Similar ideas to what have been proposed here, have also been used in integrating domain knowledge into machine learning; e.g. [3, 8], where domain knowledge is applied in form of a framework or new components in the learning model. In contrast, GHMMs do not add any extra components to the model, as these may be expensive and complex. GHMMs instead apply domain knowledge through modifying the learning algorithm. Fung et al. [5] improve a binary classifier by incorporating two linear inequalities—so called knowledge sets—, corresponding to the classes, into the error minimization term of the classifier. We similarly use the linear inequalities between fractional change and the defined threshold as a constraint bundled in the optimization algorithm, EM.

Concerning context-sensitive HMMs for handling long-ranged interactions between symbols, in [24] an approach is proposed which stores symbols, emitted at certain states, in an auxiliary memory; the stored data serves as the context that affects the emission and the transition probabilities of the model. GHMMs also considers a symbol-based context, although without introducing extra components in HMMs.
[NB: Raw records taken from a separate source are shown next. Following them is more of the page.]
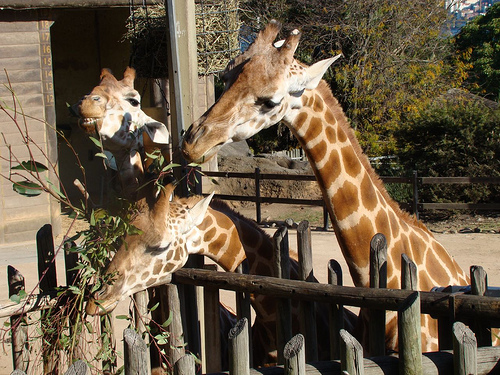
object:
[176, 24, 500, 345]
giraffe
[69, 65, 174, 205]
giraffe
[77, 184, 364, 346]
giraffe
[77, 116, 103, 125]
teeth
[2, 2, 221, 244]
building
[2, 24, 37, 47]
siding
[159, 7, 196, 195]
frame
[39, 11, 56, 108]
numbers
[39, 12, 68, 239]
frame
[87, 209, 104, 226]
leaves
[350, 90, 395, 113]
leaves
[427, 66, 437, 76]
yellow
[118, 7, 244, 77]
hay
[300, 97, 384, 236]
spots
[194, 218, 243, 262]
spots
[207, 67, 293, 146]
face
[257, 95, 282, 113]
eye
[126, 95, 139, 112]
eye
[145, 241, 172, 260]
eye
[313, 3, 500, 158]
trees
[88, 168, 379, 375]
giraffes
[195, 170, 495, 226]
fence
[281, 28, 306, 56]
horn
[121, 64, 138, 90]
horn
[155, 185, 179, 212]
horn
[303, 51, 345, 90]
ear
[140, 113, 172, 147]
ear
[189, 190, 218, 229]
ear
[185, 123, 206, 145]
nose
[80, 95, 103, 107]
nose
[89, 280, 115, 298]
nose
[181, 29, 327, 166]
head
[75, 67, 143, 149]
head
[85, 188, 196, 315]
head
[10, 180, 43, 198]
leaf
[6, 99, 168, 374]
tree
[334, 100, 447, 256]
back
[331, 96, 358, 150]
comb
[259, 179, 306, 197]
dirt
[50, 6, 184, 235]
door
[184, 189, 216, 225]
ears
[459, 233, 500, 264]
ground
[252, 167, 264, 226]
posts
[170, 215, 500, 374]
corral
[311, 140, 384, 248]
design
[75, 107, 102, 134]
mouth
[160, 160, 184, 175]
grass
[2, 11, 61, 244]
wall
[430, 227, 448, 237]
rocks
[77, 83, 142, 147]
face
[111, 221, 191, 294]
face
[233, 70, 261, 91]
light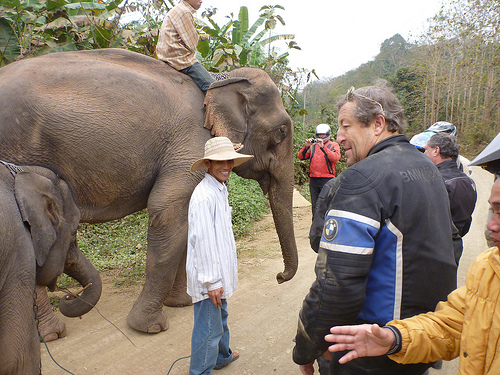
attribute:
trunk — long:
[259, 156, 320, 304]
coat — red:
[297, 135, 344, 178]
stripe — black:
[304, 140, 316, 175]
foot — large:
[124, 282, 174, 338]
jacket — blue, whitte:
[285, 142, 455, 304]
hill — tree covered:
[301, 39, 400, 111]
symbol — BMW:
[323, 217, 339, 242]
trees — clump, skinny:
[361, 1, 493, 124]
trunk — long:
[230, 128, 324, 305]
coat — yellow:
[388, 246, 498, 374]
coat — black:
[330, 82, 437, 344]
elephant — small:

The early detection of neonatal sepsis has been studied using Autoregressive HMMs [18]; this work tackles HMMs’ context limitation by introducing direct dependencies only between consecutive symbols. Similarly, GHMMs consider symbols dependencies but in a longer range.

6 Concluding Remarks

Standard HMMs have limited capabilities in capturing long-range interactions between emitted symbols in observation sequence. We introduce GHMMs as a remedy to this problem by which the learning of transition probabilities is regulated by the fractional change in observation sequence. This particular problem is motivated by the task of early prediction of ICBT outcome for depression. The approach is compared to standard HMMs and IHMMs, and GHMMs are shown to outperform both alternative models, with an improvement of AUC ranging from 12 to 23%, up to 7 weeks before ICBT ends. These promising results show that considering fractional change of observation sequence when updating state transition probabilities may have a positive effect on early prediction of ICBT outcome. These results, obtained through a collaboration project led by the Internet Psychiatry Clinic in Stockholm, indicate that GHMM may be a potentially effective tool in practice to improve predictions regarding ICBT [19].

The proposed approach can be applied and further tested in contexts of other psychological disorders and similar data types where the fractional change of an observation sequence should be allowed to affect state transitions. This work opens up for several different research paths, as there are still room for improvement, such as incorporating other forms of domain knowledge, considering additional data types, modelling missing values in the graphical model and combining the GHMMs with other machine learning and time series methods. Finally, regarding GHMMs, directions for future research include investigating soft thresholds and more complex gate mechanisms as well as techniques to avoid over-training of GHMMs.